I will definitely arrive unfashionably early and will be hanging around drinking coffee for a good half hour. Finally the supersize Starbucks on every street corner have their uses...

I've read and reread the latest edition of American Harper's (although this did only highlight how little I know) and have picked a favourite look for A/W (ooh yes look at me using the lingo) should they ask.

Only my desecrated cuticles give me away...
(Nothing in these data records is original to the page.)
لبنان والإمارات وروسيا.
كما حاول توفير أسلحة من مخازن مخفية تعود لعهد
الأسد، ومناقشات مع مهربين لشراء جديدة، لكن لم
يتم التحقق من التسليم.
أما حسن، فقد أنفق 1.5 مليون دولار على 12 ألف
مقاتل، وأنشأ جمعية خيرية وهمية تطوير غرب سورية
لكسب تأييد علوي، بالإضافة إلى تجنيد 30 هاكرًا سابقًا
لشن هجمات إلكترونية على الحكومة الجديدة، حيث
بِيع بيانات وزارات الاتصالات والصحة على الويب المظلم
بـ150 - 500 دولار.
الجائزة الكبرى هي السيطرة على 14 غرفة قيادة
I am actually very excited, but am looking forward to tomorrow being completed and in the past, rather than unknown and in the future.


Thursday, 12 July 2012

Practical things are always ugly

One thing that this whole gallivant round southern Europe has taught me is that practical things are always ugly. Always. Without fail. I'm a girl primarily attracted to pretty things that are therefore predominantly useless. (Or maybe things which are predominantly useless can therefore be pretty. I'm not sure which comes first. Answers on a postcard please, although don't stress overly because it's a dilemma very similar to the endlessly debatable egg/chicken thing and seeing as how that still hasn't been solved satisfactorily - biologists please don't start - I'm not expecting too many ground breaking solutions). Anywayyy; this love of pretty and non practical things meant that rather rapidly I grew to hate my rucksack. Even when I had only just purchased it (and only just christened it Berny) and it (he??) was proudly sitting in the corner of my room new and empty apart from the possibilities it held, I hated it. It was so practical and so, so ugly. Packing it, as it stubbornly refused to expand or do up, made me hate it even more and by the time we'd walked the three minute journey to the tube station from which we progressed to St Pancreas, I despised it with the same intensity that I imagine Jen despises Angelina.
And yet, here I am, said rucksack on back, looking really quite happy.


I know. I was astonished.
I think the happiness might be due to the fact that I am about to board a train which will take me to Rome, where I shall be able to discard the rucksack from my life for four whole days, not to mention properly unpack, rather than live out of the detested thing, which I had been doing until Rome, spending vast amounts of time rooting unsuccessfully through its dark entrails.
It might also have been due to the fact that I am fully aware of the camera, and no one likes a miserable photo.
And it might also have been due to the very large iced coffee I had just consumed and which had the power to make me endlessly happy.
It could well be due to the amazing time I was having, and all the fabulous things I had done, all the new things I had experienced and all the lovely people I had met. Amazing how a bit of travel can give you a whole new perspective on things!
But it may also have been due to the fact that Berny was actually really quite great. Useful. Practical. Two words that usually make me shudder. But he was reassuring in his sturdy reliability. A comforting presence who I felt enjoyed seeing the small fraction of the world we were exploring as much as I did.
So he wasn't overly pretty. But neither really is Louis Theroux and I fancy him because of his other top class qualities.
So maybe practicality is sometimes a good thing (SOMETIMES I said. Don't be taking my words out of context now. This does not mean I will be replacing my 5inch gold stilettos with crocs any time soon). I certainly developed a love/hate relationship with Berny which, although strained, erred towards the loving end of the scale.
Lesson learnt: embrace practicality. As I said, amazing how a bit of travel can give you a whole new perspective on things. Although next time I might still decorate my rucksack with glitter, embroidery, broaches and bells  before departure. Old habits die hard, I am still a girl primarily attracted to pretty things, Berny could certainly have done with some jazzing up and no one can object to a bit of extra prettiness about the place. Bring on the craft kits.